* **Records from a collection**
_ _ _ _ _ _ _
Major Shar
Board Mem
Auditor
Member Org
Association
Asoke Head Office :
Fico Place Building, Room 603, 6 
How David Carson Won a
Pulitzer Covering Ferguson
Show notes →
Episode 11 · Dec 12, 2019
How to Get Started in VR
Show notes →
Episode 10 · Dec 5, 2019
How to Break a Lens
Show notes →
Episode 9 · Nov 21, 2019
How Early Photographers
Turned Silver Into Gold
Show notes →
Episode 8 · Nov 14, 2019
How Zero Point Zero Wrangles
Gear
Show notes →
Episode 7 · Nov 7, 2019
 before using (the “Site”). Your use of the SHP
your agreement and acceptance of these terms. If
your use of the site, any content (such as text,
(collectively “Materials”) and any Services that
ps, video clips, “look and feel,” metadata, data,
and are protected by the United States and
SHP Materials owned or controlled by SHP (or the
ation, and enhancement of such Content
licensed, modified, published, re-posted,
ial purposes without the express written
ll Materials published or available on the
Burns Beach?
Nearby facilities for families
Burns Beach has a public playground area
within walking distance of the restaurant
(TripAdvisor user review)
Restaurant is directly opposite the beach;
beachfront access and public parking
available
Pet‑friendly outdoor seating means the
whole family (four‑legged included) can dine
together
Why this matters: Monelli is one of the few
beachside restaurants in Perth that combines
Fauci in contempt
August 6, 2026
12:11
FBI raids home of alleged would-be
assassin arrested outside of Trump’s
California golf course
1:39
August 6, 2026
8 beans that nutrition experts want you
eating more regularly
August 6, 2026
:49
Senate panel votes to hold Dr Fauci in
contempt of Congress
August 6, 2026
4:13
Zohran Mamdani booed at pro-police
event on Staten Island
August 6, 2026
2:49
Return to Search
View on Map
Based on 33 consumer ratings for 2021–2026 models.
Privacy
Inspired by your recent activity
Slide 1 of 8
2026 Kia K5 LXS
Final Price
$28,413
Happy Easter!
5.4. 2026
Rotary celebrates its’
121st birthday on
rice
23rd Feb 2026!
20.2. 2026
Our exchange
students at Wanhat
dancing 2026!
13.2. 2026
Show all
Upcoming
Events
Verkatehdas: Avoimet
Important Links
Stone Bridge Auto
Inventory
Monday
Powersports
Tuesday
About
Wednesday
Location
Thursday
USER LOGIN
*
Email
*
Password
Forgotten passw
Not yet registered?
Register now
_ _ _ _ _ _ _
* **Your goal**
Output the data above exactly, please, line for line.

* **Response below**
Major Shar
Board Mem
Auditor
Member Org
Association
Asoke Head Office :
Fico Place Building, Room 603, 6 
How David Carson Won a
Pulitzer Covering Ferguson
Show notes →
Episode 11 · Dec 12, 2019
How to Get Started in VR
Show notes →
Episode 10 · Dec 5, 2019
How to Break a Lens
Show notes →
Episode 9 · Nov 21, 2019
How Early Photographers
Turned Silver Into Gold
Show notes →
Episode 8 · Nov 14, 2019
How Zero Point Zero Wrangles
Gear
Show notes →
Episode 7 · Nov 7, 2019
 before using (the “Site”). Your use of the SHP
your agreement and acceptance of these terms. If
your use of the site, any content (such as text,
(collectively “Materials”) and any Services that
ps, video clips, “look and feel,” metadata, data,
and are protected by the United States and
SHP Materials owned or controlled by SHP (or the
ation, and enhancement of such Content
licensed, modified, published, re-posted,
ial purposes without the express written
ll Materials published or available on the
Burns Beach?
Nearby facilities for families
Burns Beach has a public playground area
within walking distance of the restaurant
(TripAdvisor user review)
Restaurant is directly opposite the beach;
beachfront access and public parking
available
Pet‑friendly outdoor seating means the
whole family (four‑legged included) can dine
together
Why this matters: Monelli is one of the few
beachside restaurants in Perth that combines
Fauci in contempt
August 6, 2026
12:11
FBI raids home of alleged would-be
assassin arrested outside of Trump’s
California golf course
1:39
August 6, 2026
8 beans that nutrition experts want you
eating more regularly
August 6, 2026
:49
Senate panel votes to hold Dr Fauci in
contempt of Congress
August 6, 2026
4:13
Zohran Mamdani booed at pro-police
event on Staten Island
August 6, 2026
2:49
Return to Search
View on Map
Based on 33 consumer ratings for 2021–2026 models.
Privacy
Inspired by your recent activity
Slide 1 of 8
2026 Kia K5 LXS
Final Price
$28,413
Happy Easter!
5.4. 2026
Rotary celebrates its’
121st birthday on
rice
23rd Feb 2026!
20.2. 2026
Our exchange
students at Wanhat
dancing 2026!
13.2. 2026
Show all
Upcoming
Events
Verkatehdas: Avoimet
Important Links
Stone Bridge Auto
Inventory
Monday
Powersports
Tuesday
About
Wednesday
Location
Thursday
USER LOGIN
*
Email
*
Password
Forgotten passw
Not yet registered?
Register now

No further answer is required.